** START Supplied material **

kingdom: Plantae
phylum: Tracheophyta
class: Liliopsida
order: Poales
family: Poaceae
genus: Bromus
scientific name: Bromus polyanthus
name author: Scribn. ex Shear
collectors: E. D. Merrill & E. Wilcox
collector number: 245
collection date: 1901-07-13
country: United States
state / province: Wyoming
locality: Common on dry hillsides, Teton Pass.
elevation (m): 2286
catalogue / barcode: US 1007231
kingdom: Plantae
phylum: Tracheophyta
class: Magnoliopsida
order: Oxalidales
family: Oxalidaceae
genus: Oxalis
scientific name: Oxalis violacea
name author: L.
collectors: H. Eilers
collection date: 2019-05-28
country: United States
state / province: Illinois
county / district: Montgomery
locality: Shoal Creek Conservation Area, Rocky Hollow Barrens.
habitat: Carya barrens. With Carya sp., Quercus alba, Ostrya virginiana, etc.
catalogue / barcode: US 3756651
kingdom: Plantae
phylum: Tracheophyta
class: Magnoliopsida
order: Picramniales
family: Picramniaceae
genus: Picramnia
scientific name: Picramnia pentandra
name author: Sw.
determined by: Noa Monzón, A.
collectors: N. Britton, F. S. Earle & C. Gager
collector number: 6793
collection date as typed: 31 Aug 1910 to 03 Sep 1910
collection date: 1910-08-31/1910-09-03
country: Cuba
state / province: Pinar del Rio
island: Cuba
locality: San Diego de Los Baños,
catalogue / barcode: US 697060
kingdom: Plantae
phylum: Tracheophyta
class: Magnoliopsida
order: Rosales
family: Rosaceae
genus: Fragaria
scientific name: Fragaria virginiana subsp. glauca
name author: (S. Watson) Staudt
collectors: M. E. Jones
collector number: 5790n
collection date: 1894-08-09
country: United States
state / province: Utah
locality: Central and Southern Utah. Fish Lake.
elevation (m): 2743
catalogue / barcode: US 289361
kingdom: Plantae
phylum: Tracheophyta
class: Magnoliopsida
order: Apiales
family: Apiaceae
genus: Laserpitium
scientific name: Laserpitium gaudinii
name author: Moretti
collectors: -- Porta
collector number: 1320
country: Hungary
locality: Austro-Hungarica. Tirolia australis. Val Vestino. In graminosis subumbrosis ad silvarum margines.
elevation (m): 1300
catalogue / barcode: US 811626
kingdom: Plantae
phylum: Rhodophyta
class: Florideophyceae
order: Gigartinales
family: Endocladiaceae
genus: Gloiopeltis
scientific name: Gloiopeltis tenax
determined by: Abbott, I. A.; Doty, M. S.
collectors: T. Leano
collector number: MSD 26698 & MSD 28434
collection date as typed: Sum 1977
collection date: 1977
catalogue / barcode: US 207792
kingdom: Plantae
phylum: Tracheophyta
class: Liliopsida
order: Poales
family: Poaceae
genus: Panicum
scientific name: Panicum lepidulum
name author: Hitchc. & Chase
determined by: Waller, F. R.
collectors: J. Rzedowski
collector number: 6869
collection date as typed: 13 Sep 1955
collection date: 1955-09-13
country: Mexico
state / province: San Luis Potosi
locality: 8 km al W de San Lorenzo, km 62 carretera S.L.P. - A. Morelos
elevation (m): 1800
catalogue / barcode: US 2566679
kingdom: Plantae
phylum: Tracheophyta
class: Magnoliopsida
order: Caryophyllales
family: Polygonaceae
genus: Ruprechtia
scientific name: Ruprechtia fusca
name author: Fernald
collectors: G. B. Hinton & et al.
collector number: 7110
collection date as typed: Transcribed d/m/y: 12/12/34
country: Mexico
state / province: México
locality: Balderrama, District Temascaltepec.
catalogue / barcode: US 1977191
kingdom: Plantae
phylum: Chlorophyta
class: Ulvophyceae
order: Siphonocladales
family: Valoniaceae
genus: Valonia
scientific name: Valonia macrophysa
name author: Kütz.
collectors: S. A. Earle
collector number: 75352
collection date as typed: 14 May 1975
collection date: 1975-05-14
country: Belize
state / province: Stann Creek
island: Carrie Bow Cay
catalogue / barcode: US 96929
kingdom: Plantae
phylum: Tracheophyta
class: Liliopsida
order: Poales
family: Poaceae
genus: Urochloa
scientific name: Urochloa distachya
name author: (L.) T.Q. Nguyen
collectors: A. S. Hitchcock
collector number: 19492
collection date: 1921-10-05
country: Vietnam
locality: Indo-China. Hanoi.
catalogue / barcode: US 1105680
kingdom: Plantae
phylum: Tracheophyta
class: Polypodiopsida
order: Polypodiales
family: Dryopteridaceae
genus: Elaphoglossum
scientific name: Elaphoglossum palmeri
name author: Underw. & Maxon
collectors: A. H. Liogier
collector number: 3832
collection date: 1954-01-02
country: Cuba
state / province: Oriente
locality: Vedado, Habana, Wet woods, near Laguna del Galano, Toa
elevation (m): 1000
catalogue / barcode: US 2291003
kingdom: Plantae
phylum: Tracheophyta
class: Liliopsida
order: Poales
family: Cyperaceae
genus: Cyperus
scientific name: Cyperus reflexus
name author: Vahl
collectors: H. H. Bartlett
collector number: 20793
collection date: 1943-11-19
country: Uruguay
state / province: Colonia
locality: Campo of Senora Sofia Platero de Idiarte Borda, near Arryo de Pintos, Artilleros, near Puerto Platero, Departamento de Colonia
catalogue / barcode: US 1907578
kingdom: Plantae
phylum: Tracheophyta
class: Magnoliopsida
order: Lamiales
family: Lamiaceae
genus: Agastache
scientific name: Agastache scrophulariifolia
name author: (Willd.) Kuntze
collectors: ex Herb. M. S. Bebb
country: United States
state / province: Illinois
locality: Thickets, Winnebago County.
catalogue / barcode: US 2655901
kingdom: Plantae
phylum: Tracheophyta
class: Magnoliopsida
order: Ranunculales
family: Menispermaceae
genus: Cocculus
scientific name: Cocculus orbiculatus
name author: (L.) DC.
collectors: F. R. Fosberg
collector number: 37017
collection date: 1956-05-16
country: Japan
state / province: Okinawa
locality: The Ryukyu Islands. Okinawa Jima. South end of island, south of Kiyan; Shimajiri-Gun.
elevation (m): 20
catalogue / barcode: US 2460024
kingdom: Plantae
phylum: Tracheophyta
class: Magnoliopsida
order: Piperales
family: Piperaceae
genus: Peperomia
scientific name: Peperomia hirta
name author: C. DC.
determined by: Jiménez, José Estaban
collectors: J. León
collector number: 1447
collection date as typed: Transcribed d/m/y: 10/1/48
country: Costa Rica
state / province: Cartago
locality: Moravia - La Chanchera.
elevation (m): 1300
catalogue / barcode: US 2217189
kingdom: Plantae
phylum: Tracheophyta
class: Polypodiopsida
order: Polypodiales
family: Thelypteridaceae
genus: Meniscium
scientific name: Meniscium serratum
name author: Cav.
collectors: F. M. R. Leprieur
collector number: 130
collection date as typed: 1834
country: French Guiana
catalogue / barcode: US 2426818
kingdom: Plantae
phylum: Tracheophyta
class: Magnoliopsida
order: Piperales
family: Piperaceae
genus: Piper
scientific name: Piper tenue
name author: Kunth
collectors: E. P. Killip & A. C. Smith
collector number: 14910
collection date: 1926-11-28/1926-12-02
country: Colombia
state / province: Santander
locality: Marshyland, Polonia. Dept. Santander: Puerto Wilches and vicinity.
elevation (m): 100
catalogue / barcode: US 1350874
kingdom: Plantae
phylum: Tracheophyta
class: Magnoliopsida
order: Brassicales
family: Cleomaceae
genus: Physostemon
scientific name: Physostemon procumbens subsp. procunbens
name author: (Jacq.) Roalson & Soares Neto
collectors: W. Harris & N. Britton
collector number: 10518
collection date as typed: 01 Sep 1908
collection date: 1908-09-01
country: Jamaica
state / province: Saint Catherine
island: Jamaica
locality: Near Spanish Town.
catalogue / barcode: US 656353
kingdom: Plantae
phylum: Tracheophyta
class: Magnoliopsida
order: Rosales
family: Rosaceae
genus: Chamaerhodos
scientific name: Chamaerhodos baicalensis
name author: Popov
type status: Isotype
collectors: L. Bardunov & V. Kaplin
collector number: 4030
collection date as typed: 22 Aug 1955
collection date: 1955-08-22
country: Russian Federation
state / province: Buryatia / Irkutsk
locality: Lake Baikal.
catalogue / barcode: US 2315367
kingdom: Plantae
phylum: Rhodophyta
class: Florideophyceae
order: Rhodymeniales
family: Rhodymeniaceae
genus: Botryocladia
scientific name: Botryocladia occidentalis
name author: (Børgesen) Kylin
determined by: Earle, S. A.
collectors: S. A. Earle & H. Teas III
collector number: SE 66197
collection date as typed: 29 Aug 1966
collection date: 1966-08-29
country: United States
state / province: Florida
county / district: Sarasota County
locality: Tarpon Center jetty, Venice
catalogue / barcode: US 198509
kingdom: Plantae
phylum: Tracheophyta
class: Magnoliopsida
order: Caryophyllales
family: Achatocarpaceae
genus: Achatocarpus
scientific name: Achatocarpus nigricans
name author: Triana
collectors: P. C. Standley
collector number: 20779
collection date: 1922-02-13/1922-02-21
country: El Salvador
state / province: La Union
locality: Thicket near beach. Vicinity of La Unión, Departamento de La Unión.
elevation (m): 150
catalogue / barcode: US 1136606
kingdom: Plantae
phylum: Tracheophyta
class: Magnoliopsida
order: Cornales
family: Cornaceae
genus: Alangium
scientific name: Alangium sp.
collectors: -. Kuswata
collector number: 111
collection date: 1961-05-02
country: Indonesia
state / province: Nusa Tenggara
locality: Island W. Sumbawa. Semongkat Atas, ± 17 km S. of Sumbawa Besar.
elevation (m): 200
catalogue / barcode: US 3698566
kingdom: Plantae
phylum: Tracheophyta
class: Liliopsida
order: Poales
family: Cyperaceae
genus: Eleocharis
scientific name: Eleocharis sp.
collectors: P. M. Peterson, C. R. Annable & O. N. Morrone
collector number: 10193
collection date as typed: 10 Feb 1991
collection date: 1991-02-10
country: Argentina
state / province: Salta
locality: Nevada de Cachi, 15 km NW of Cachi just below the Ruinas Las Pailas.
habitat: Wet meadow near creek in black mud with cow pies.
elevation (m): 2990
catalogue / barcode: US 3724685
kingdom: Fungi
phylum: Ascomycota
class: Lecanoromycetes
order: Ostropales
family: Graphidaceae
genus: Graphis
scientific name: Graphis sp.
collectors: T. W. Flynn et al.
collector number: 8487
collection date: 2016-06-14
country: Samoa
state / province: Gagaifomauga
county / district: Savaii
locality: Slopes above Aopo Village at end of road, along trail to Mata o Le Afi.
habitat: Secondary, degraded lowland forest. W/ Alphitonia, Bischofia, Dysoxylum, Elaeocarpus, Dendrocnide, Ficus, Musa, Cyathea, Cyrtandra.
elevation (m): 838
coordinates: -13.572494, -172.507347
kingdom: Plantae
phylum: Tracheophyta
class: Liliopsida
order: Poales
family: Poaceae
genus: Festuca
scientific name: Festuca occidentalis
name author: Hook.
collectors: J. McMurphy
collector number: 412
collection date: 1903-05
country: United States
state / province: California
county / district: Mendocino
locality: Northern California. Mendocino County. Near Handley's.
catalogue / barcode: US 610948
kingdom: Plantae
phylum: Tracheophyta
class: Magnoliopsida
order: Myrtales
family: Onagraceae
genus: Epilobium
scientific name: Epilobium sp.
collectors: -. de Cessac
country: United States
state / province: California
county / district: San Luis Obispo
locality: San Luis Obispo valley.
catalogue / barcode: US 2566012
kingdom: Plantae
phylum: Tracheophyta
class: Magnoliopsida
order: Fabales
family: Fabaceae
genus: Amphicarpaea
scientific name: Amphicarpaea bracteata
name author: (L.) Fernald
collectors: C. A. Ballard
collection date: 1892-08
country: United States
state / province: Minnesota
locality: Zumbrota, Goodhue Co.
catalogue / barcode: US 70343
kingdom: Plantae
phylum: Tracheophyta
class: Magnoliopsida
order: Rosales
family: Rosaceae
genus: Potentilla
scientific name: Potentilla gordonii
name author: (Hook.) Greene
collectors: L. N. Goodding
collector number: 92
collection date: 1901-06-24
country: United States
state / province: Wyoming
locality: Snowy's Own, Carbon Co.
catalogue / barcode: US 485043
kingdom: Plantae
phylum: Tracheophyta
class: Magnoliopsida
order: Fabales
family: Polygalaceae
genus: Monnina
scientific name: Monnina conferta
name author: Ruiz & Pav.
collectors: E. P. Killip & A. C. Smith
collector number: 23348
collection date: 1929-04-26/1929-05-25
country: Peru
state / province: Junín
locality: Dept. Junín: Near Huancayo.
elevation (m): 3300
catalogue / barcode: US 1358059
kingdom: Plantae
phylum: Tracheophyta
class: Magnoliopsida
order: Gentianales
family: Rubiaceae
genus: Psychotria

** END Supplied material **

> **Challenge**
Turn the rows, from the line containing "genus: Potentilla" through the end of the rows, into a two-column CSV headed field and value. Give one line per row, with each entry quoted and any line breaks replaced by spaces.

> **Response to this task**
field,value
"genus:","Potentilla"
"scientific name:","Potentilla gordonii"
"name author:","(Hook.) Greene"
"collectors:","L. N. Goodding"
"collector number:","92"
"collection date:","1901-06-24"
"country:","United States"
"state / province:","Wyoming"
"locality:","Snowy's Own, Carbon Co."
"catalogue / barcode:","US 485043"
"kingdom:","Plantae"
"phylum:","Tracheophyta"
"class:","Magnoliopsida"
"order:","Fabales"
"family:","Polygalaceae"
"genus:","Monnina"
"scientific name:","Monnina conferta"
"name author:","Ruiz & Pav."
"collectors:","E. P. Killip & A. C. Smith"
"collector number:","23348"
"collection date:","1929-04-26/1929-05-25"
"country:","Peru"
"state / province:","Junín"
"locality:","Dept. Junín: Near Huancayo."
"elevation (m):","3300"
"catalogue / barcode:","US 1358059"
"kingdom:","Plantae"
"phylum:","Tracheophyta"
"class:","Magnoliopsida"
"order:","Gentianales"
"family:","Rubiaceae"
"genus:","Psychotria"